The changes will focus on “four key improvements,” including upping the speed to cloud security authorizations; increasing transparency; piloting a Federal Information Security Management Act-high baseline set of standards; and promoting FedRAMP reuse.
Officials had first teased the changes in a December 2014 “FedRAMP Forward” roadmap, laying out plans for how the cloud-vetting process would change over the next couple years.
The overall goals are streamlining the 4-year-old program and accelerating agencies’ cloud migrations, Goodrich said.
Speed, he said, is key. The quickest authorizations to operate, Goodrich said, have taken six months, which is “too long” considering today’s cloud systems can be set up in days or “sometimes even minutes.”
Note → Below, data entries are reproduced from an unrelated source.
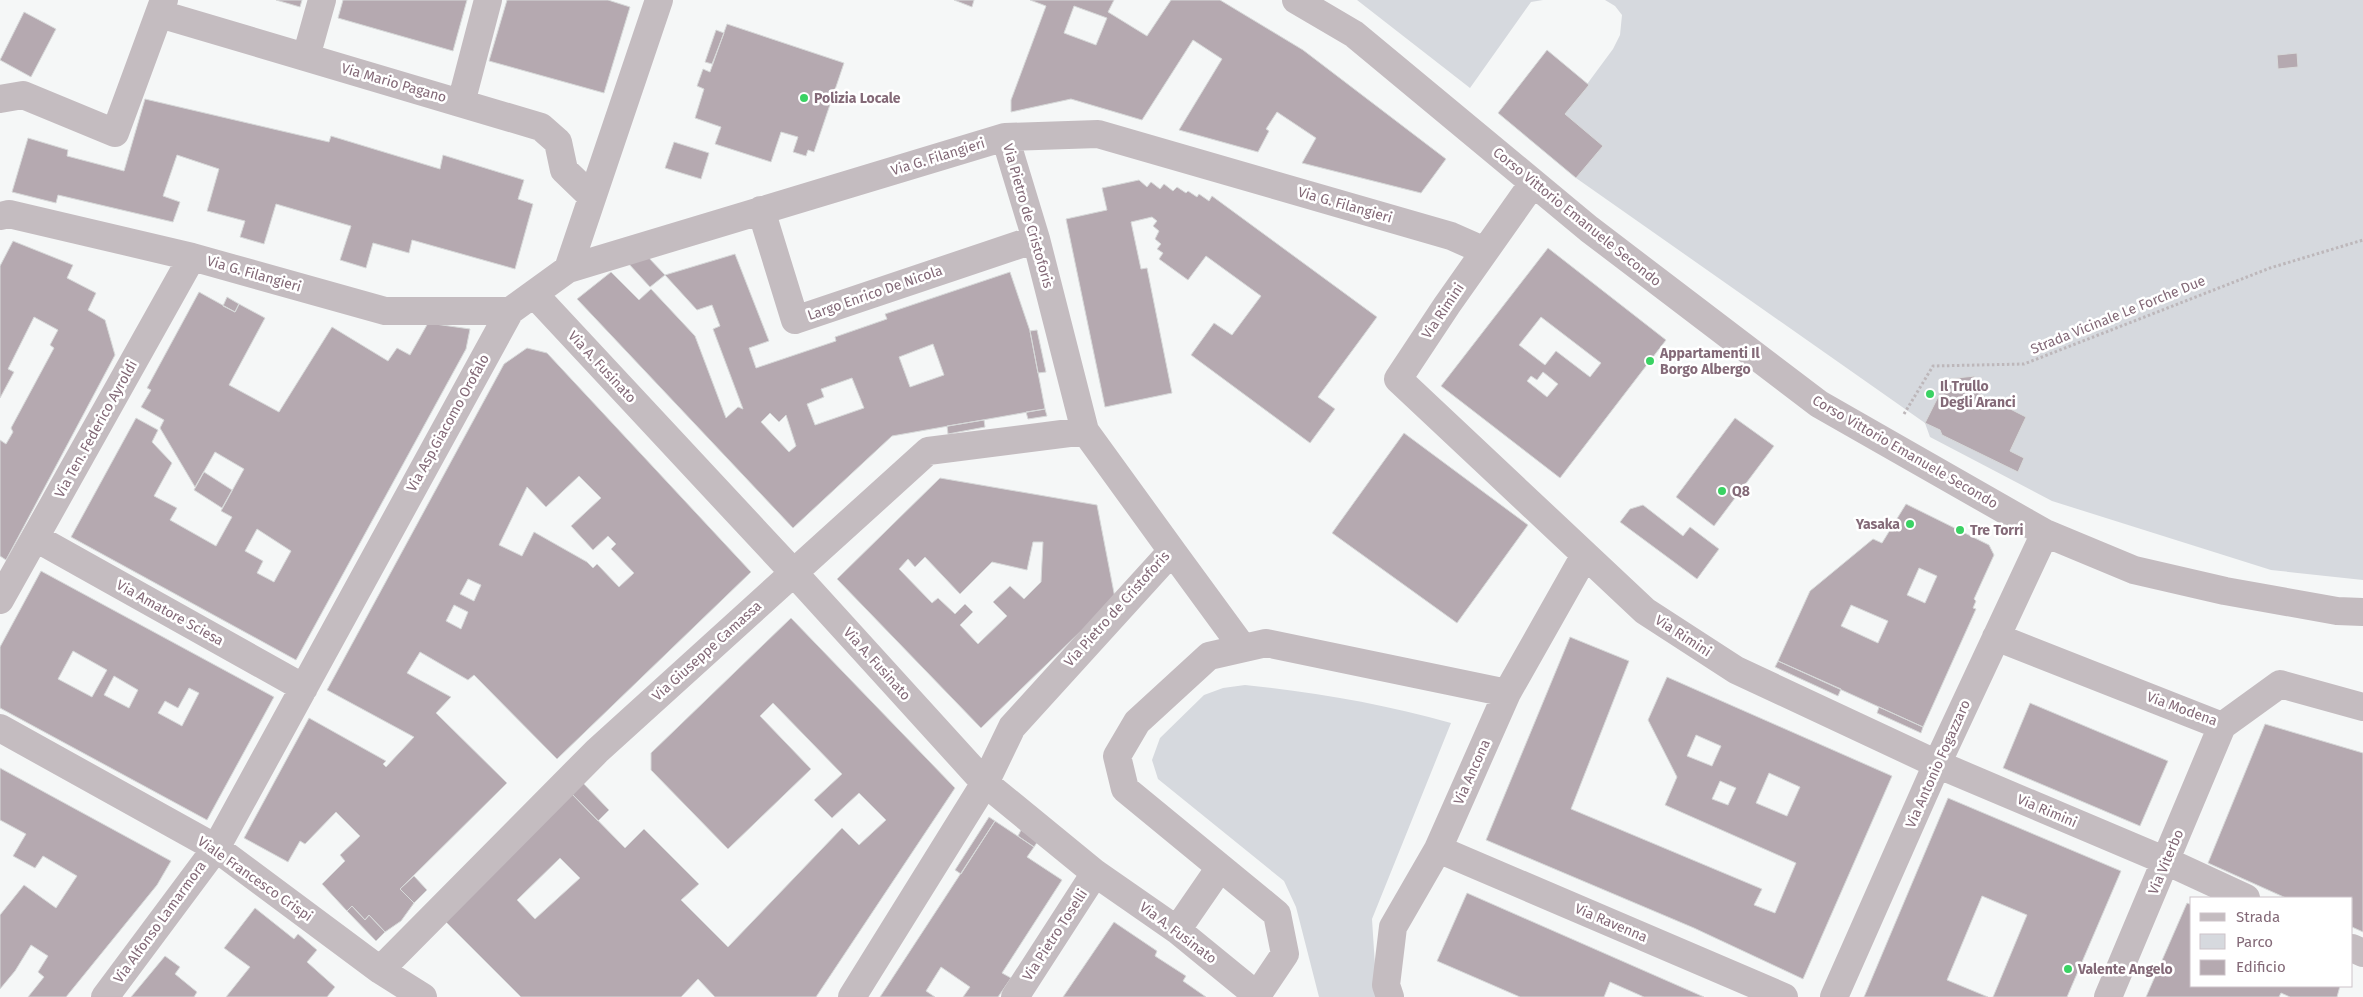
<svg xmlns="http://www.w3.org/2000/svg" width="2363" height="997" font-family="'Fira Sans',sans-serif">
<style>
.green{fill:#d6d9de}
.building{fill:#b5a9b0;stroke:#d7d9d9;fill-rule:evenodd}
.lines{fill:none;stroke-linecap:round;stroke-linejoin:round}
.path{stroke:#bdb7ba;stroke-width:3;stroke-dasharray:2.5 2.5;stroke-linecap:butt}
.minor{stroke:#c4bcc0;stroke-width:28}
.poi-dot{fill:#3ad263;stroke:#fff;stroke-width:2}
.labels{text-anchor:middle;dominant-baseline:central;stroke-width:5;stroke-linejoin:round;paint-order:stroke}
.street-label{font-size:14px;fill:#836977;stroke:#fff}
.poi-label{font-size:14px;font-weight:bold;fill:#836977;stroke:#fff;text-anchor:start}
</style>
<rect width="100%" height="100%" fill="#f5f7f7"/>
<!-- green -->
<path class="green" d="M1357,0H1543L1531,2L1470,88Z
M1605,0H2363V580L2271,570L2052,501L1930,437L1925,423L1576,178L1565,114L1613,49L1620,35L1622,15L1615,6Z
M1245,685C1314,692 1384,704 1451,723L1372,919L1377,997H1319L1296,907L1284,881L1158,779L1152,760L1160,738L1204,695L1223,688Z"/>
<!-- building -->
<path class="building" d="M276,0H302L300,7Z
M343,0H467L453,51L338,18Z
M507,0H608L630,7L604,93L489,61Z
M954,0H974L972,7Z
M1030,0H1114L1108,12L1147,36L1171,0H1220L1303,50L1446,159L1421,193L1302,163L1316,138L1277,112L1266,129L1269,131L1258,152L1179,130L1222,59L1193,40L1142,120L1071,99L1011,112V100L1046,6ZM1074,6L1107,18L1096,45L1064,33Z
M24,12L56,29L31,77L0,60Z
M727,24L844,63L814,152L808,150L806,156L793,152L798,137L781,132L771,162L715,144L721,127L695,118L704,89L697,86L703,69L710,72Z
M716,30L724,33L712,64L705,62Z
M1547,50L1589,85L1565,114L1603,146L1576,178L1498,113Z
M2297,53L2298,67L2278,69L2277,55Z
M145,99L329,142L331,136L440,169L443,155L524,180L518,199L533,204L515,269L412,240L409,253L373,243L366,268L340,260L351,226L276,204L264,244L240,237L245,221L207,211L219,169L177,155L163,196L180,202L173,222L58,195L56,203L12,192L28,138L68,150L67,156L124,171Z
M674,142L709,153L701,179L665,168Z
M1139,180L1147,187L1151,182L1160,189L1164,184L1173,191L1177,187L1186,193L1188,191L1197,197L1199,194L1209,201L1212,196L1377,317L1318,397L1335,409L1310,443L1191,355L1214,323L1232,335L1261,296L1206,256L1188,280L1159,259L1163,253L1157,249L1161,244L1155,239L1159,231L1153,226L1157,221L1152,217L1131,222L1141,269L1147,268L1172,393L1105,407L1066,219L1107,210L1102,188Z
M13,241L73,265L67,278L96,293L88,310L105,320L115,355L6,560L0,556V440L6,444L13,432L11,428L54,348L50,345L58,330L34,317L8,369L14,372L0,398V266Z
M1548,248L1666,340L1560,478L1441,386ZM1541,317L1601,363L1590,377L1556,351L1545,365L1519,345ZM1543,372L1558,384L1547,397L1527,381L1531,376L1537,380Z
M735,254L769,341L749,348L756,368L836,341L835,337L887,319L885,314L1010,272L1030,331L1045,409L892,436L793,528L577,299L611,272L639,300L651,289L695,336L726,418L738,407L743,409L713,329L720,326L712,305L697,310L665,275ZM933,344L944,375L910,387L899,357ZM852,378L864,408L815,425L807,404L824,397L821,389ZM770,413L779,422L786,415L796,446L789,452L761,422Z
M647,256L665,275L650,287L628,263Z
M199,292L235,312L239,304L265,318L229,385L279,412L332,327L388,361L397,348L410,355L428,323L470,329L466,349L296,660L71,537L136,418L158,430L152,442L172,463L154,496L177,508L170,520L216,546L232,517L221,511L244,469L215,452L195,487L160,428L164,420L141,407L151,390L147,388ZM257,529L291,551L274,582L257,573L263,561L245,551Z
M227,297L239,304L235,312L223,306Z
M1037,330L1046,372L1038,373L1030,331Z
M527,348L547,353L751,572L557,759L474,675L468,680L420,652L407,673L451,697L436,713L507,783L400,889L414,903L401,921L385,932L369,915L365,920L352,906L347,911L322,884L345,861L340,855L360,836L336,812L305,844L300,841L288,862L244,838L309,718L386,761L383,764L386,767L414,737L327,690L504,364ZM579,476L601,498L571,526L593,550L608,536L616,544L611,549L634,573L619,587L597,564L593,568L587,562L534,532L522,556L499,545L527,487L546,507ZM468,579L481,585L474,601L460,594ZM454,605L468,612L461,629L446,621Z
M1975,376L1969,388L2026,417L2010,451L2024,458L2018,472L1942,435L1940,430L1925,423L1947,379Z
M1045,409L1047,416L1028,419L1026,412Z
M1735,418L1774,446L1714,526L1676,497Z
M984,420L985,427L948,434L947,426Z
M1404,433L1528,525L1457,623L1332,533Z
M204,472L232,490L222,508L194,490Z
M940,478L1097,505L1115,598L981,728L837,579ZM1033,542H1043L1041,582L1024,599L1010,586L993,602L1007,616L978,644L960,625L973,612L965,604L955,614L938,598L932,603L899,569L908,559L915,567L925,557L960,594L992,562L1027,570Z
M1906,504L1989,545L1994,555L1974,599L1976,601L1973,608L1976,609L1923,727L1778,661L1810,591L1873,539L1882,543ZM1919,568L1937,576L1925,603L1907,595ZM1851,605L1888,621L1878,643L1841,626Z
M1643,505L1683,536L1690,527L1719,549L1697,579L1620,522L1630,509Z
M41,571L274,697L207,820L0,708V647ZM73,651L107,670L92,697L58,679ZM114,676L138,690L129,708L104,695ZM189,688L199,693L182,726L158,713L165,701L178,708Z
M791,618L955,788L816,997H715L698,979L681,997H521L444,920L571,793L625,848L644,829L699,884L681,900L728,947L842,828L859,845L886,820L859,793L832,818L814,800L842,774L773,703L760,716L811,769L728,849L651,770V753ZM560,858L580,878L535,919L517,900Z
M1570,637L1629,661L1571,809L1762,889L1754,905L1775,913L1796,863L1665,805L1677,777L1648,720L1667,677L1892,776L1803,979L1694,928L1486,840ZM1696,735L1721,746L1712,766L1687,756ZM1769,773L1800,787L1787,816L1756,803ZM1720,781L1736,788L1728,805L1712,799Z
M1778,661L1841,689L1838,696L1775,667Z
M2030,703L2168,761L2140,826L2003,768Z
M1879,707L1923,727L1921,733L1877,713Z
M2265,724L2363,753V932L2352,927V898H2286L2208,863Z
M0,768L171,861L157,885L66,997H28L44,977L38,972L48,956L31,945L15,971L0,989V915L24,885L56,908L77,876L43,856L35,868L13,856L26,834L0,820Z
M582,782L609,810L598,821L571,793Z
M1948,798L2121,871L2067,997H1993L2027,915L1982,896L1947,980L1988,997H1864Z
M989,817L995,821L961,874L955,870Z
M995,821L1034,847L1027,857L1062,880L1002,973L1011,978L998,997H963L970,987L941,967L926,991L935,997H880Z
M1021,830L1038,841L1034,847L1018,836Z
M414,876L427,890L414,903L400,889Z
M1467,893L1704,997H1644L1610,982L1604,997H1520L1437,961Z
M2187,903L2192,905V986H2340L2337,997H2290L2281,993L2279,997H2146Z
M352,906L365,920L369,915L385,932L376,941L347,911Z
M255,908L294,939L298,934L317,950L307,962L335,987L327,997H226L250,967L224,948Z
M1114,922L1157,951L1155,956L1186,976L1183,981L1206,997H1063Z
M165,956L180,967L175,974L197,992L194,997H131Z"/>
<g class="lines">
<!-- path -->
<path class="path" d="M1904,414L1933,366L2024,364L2270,268L2363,240"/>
<!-- minor -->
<path class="minor" d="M1296,0L1354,34L1589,229L1819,404L2045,533L2134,570L2225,591L2337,611L2363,612
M160,14L541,127L558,142L564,170L592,197
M306,57L322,0
M0,99L23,95L115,133L164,0
M461,103L488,0
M1533,183L1447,305L1398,379L1645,611L1736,670L1937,764L2166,861L2246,898
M761,210L795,320L1036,239
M0,216L9,214L192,257L385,311H510
M568,269L1005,137L1098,134L1451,236L1485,251
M534,294L794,573L985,783L1095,873L1177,930L1259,997
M36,538L304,688
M1172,551L1243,648
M0,600L192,257
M1996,637L2222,726
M2222,726L2280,684L2363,707
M0,728L216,848L380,970L423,997
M1438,849L1784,997
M1177,930L1219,869
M2352,948L2363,953
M380,970L597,751L928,451L1085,431
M105,997L216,848L510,311L568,269L659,0
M852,997L985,783L1012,727L1172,551L1085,431L1036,239L1005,137
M1015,997L1095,873
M1256,997L1285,954L1277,914L1125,789L1117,756L1137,722L1209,656L1266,643L1507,693
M1390,997L1386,985L1393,927L1438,849L1507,693L1585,555
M1834,997L1937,764L2045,533
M2108,997L2222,726"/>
</g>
<!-- markers -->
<g class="poi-dot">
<circle cx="804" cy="98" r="5"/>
<circle cx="1650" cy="361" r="5"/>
<circle cx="1930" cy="394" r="5"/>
<circle cx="1722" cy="491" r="5"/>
<circle cx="1910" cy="524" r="5"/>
<circle cx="1960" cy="530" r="5"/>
<circle cx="2068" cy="969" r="5"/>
</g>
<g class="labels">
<!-- street labels -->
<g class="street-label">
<text transform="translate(394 83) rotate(16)">Via Mario Pagano</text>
<text transform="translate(938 157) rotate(-17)">Via G. Filangieri</text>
<text transform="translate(1345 205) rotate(16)">Via G. Filangieri</text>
<text transform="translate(1028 216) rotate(74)">Via Pietro de Cristoforis</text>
<text transform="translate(1577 217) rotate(39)">Corso Vittorio Emanuele Secondo</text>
<text transform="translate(254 274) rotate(16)">Via G. Filangieri</text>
<text transform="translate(875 293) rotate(-19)">Largo Enrico De Nicola</text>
<text transform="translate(1443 311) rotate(-56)">Via Rimini</text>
<text transform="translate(2118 315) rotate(-22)">Strada Vicinale Le Forche Due</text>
<text transform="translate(602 367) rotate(47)">Via A. Fusinato</text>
<text transform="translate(448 423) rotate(-61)">Via Asp.Giacomo Orofalo</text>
<text transform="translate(96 429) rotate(-61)">Via Ten. Federico Ayroldi</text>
<text transform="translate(1905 452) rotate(30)">Corso Vittorio Emanuele Secondo</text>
<text transform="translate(1117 609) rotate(-48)">Via Pietro de Cristoforis</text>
<text transform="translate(170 613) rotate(29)">Via Amatore Sciesa</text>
<text transform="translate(1683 636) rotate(33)">Via Rimini</text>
<text transform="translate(707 651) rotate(-42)">Via Giuseppe Camassa</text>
<text transform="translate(877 664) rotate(48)">Via A. Fusinato</text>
<text transform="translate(2182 709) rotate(20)">Via Modena</text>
<text transform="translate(1938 764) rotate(-66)">Via Antonio Fogazzaro</text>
<text transform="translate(1472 772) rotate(-66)">Via Ancona</text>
<text transform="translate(2047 811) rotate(23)">Via Rimini</text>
<text transform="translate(2166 862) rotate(-67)">Via Viterbo</text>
<text transform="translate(255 879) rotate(35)">Viale Francesco Crispi</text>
<text transform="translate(160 922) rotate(-54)">Via Alfonso Lamarmora</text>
<text transform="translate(1611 923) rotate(23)">Via Ravenna</text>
<text transform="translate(1178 933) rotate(37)">Via A. Fusinato</text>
<text transform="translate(1055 935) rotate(-57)">Via Pietro Toselli</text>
</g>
<!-- poi labels -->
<g class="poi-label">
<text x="814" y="98">Polizia Locale</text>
<text x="1660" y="353">Appartamenti Il<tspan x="1660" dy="16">Borgo Albergo</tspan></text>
<text x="1940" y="386">Il Trullo<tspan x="1940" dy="16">Degli Aranci</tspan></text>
<text x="1732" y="491">Q8</text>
<text x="1900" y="524" text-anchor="end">Yasaka</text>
<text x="1970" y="530">Tre Torri</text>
<text x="2078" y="969">Valente Angelo</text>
</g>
</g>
<!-- legend -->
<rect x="2190" y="897" width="162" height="90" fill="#ffffff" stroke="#cdc3c9"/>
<rect x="2200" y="913" width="25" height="8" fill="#c4bcc0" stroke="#cdc3c9"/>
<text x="2236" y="922" font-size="15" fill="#836977">Strada</text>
<rect x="2200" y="934" width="25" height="15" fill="#d6d9de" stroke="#cdc3c9"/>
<text x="2236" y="947" font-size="15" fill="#836977">Parco</text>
<rect x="2200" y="960" width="25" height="15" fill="#b5a9b0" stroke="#cdc3c9"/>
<text x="2236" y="972" font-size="15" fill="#836977">Edificio</text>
</svg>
To improve transparency, Goodrich said the FedRAMP team will develop a public dashboard by spring that will provide important data – which agencies are using FedRAMP, a list of authorized cloud service providers, a cloud service provider pipeline and what services are available to agencies – in a “searchable, downloadable and easy to find” format. This feature could reduce the time cloud newbies in government take to get up to speed on what’s available to them.
FedRAMP is also piloting a FISMA-high baseline for higher-level security systems with select cloud vendors, while simultaneously finalizing the requirements for such high-impact systems.
Those requirements could be wrapped up by the end of this winter, Goodrich said. The high baseline wasn’t much sought after early in FedRAMP’s inception, but it’s become more requested by agencies like the Department of Veterans Affairs that operate sensitive systems, he said.
Finally, Goodrich said his office wants to promote FedRAMP reuse. To do that, it has added a member to the team, Ashley Mahan, who will “complete an agency roadshow over the next three months.” Mahan will be meeting with agencies to identify how they using FedRAMP and types of cloud service providers they’re interested in, Goodrich said.
These changes aren’t random but stem from feedback gathered by the FedRAMP team over the past six months from agencies, industry experts, program managers and others, he said.
“We’d like FedRAMP to become as true of a partnership between the federal government and industry as possible—and we want the FedRAMP authorization process to clearly reflect this,” Goodrich said in the post. “We need the continued engagement of both government and industry. So stay involved. We promise to continue to respond and iterate to ensure we’re meeting your needs.”